The third case involves allegations of egregious privacy violations. New York prosecutors say four nursing home aides were recently charged with felonies and misdemeanors related to their alleged use of a smartphone to take "degrading" still and video images of residents at two facilities in Oswego, N.Y. The defendants were arrested on Sept. 15 and released on their own recognizance. They're are slated for court appearances on Oct. 19.
Prosecutors note in a statement that both nursing homes say they have "strict policies" forbidding the use of cell phones by staffers and the creation of either still or video images of nursing home residents.
These three criminal cases highlight common security and privacy challenges.
"The insider threat is of great concern because they may have authorized access to a lot of confidential information," notes Tom Walsh, founder of security consulting firm tw-Security. That includes patients' protected health information, credit card data, financial records, as well as personally identifiable information of employees, including Social Security numbers, and bank accounts for direct deposits.
"The expression, 'the more time you spend in the hiring and screening process, the less time you'll spend on firing process,' seems relevant to the three news stories," Walsh says. "There is an addressable implementation specification within the HIPAA Security Rule - the 'workforce clearance procedure'. [However], the rule does not provide a lot of guidance on what the 'clearance' process may look like."
Many HR departments conduct one-time screenings of new hires and fail to take follow-up action, Walsh argues. "While a new employee's background may be good at the time they were hired, over time people change and that could influence behaviors," he says.

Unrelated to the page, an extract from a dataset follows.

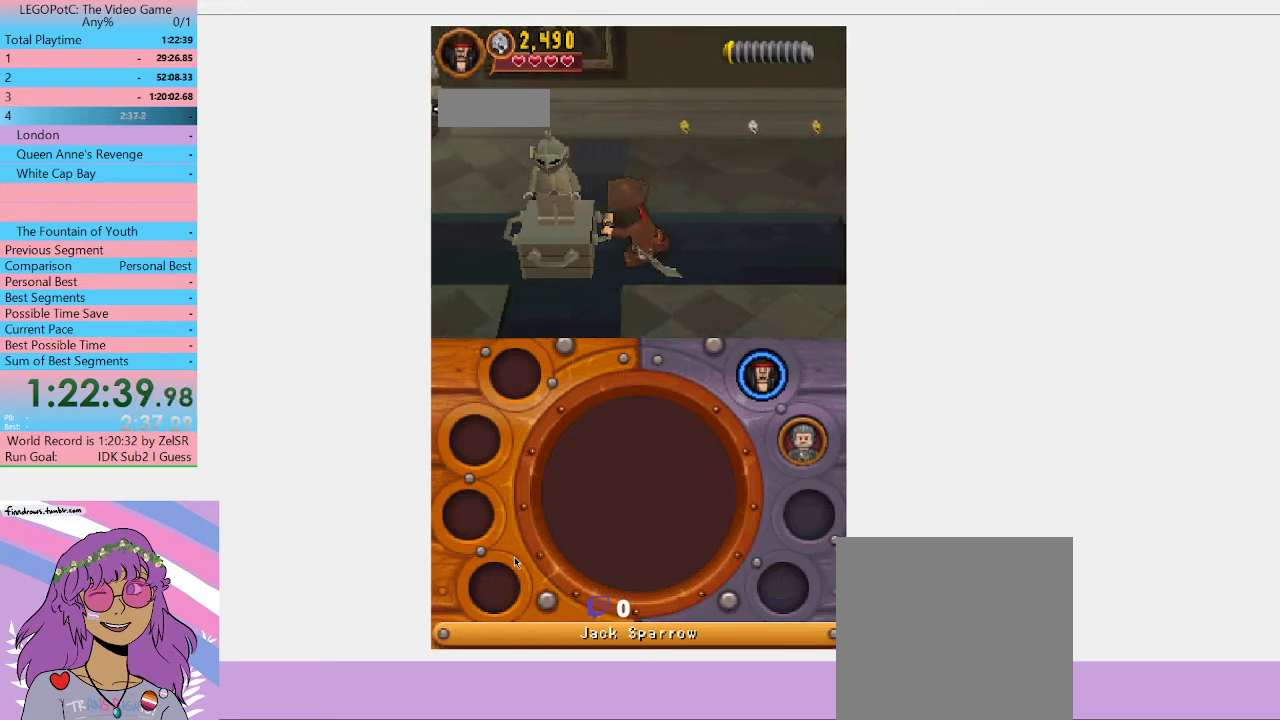
{"buttons": [], "left_stick": "left", "right_stick": "center", "button_events": []}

Mac McMillan, CEO of security consulting firm CynergisTek, notes: "What makes these incidents tough to detect is that you have insiders who know the rules/controls and how to skirt them."

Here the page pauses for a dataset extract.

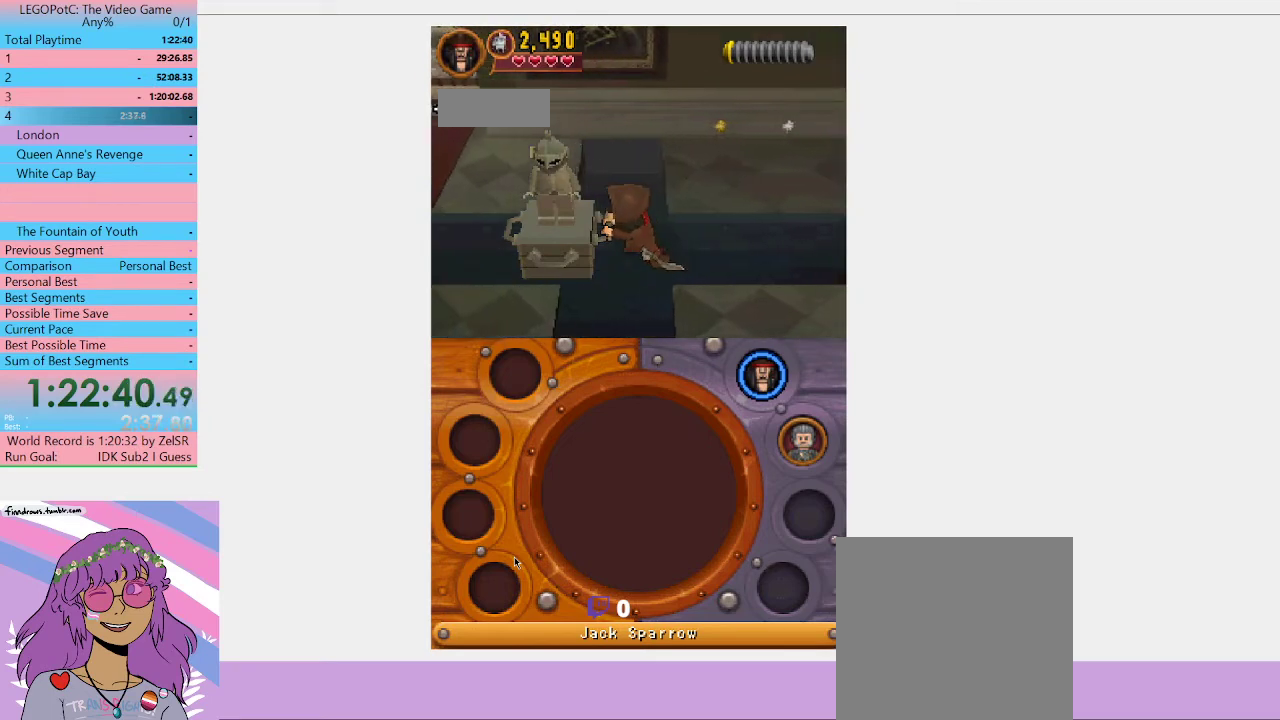
{"buttons": [], "left_stick": "left", "right_stick": "center", "button_events": []}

Insiders incidents, such as the recent criminal cases in Texas and New York, also spotlight a number mistakes made by covered entities and even business associates that handle patient data, McMillan says.
Those include: inadequate prescreening of employees; deficient training; ineffective security controls; a lack of proactive monitoring or audits; and weak leadership from senior executives, McMillan says.

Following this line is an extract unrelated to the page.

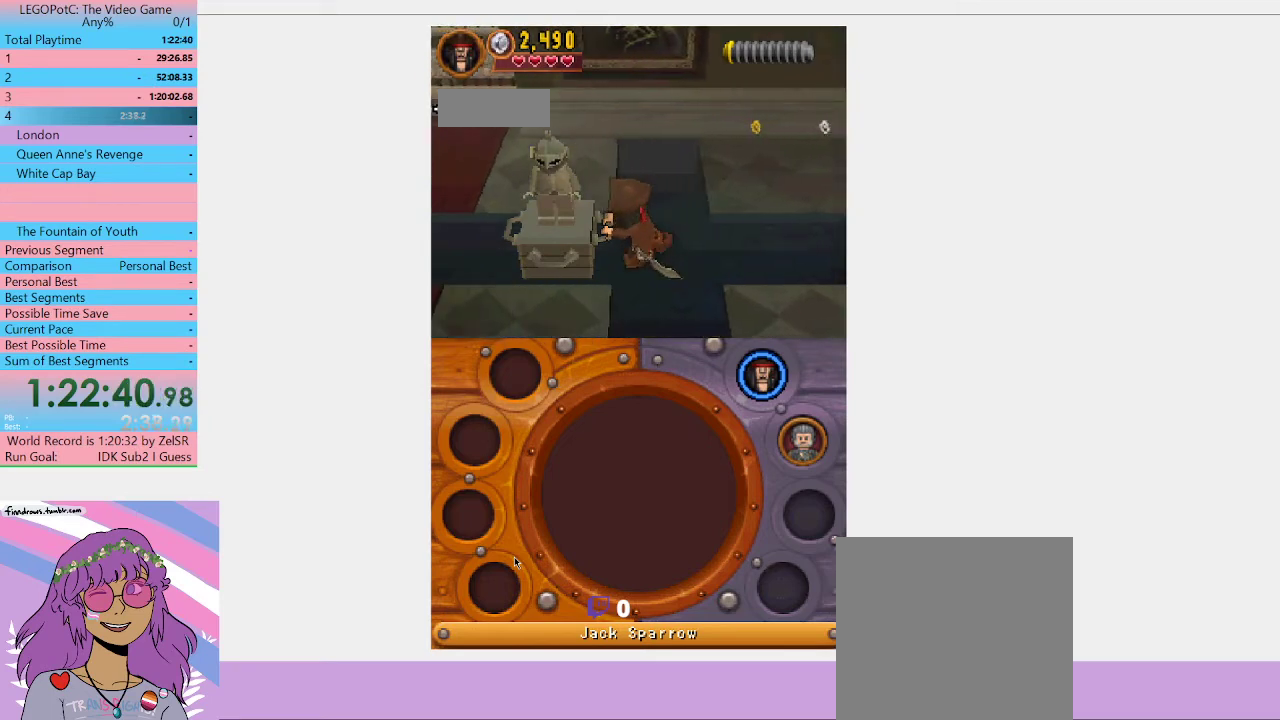
{"buttons": [], "left_stick": "left", "right_stick": "center", "button_events": []}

Insiders who commit crimes involving patient data often "count on organizations operating in an environment of apathy," he adds.
Privacy and security incidents involving the use of healthcare worker smartphones are particularly tricky to prevent and detect, Walsh says.
"Hospitals have had nursing policies on photography for a long time," he says. "Back when these policies were created, photo and video technology involved some type of camera that was easily identified as such. With the integration of the camera into mobile phones, it becomes less obvious when someone is taking a photo, recording a conversation or creating a video clip."
Requiring workers to "check their phones at the door" is a step most healthcare organizations aren't willing to take, Walsh adds.
Sometimes workers bypass security and privacy controls that are put place by covered entities, says Kerry McConnell, partner and principal consultant at tw-Security.
"Any authorized user/insider has been granted enough access/power to do their jobs, and if they decide to become greedy or have moral character flaws, even repeated vetting of employees will only reveal repeat offenders," McConnell says. "When one commits to doing bad things, the ability to carry out such acts is only limited by the fear of getting caught. Access to information that can be used for bad intent is made available by employers with the best of intentions."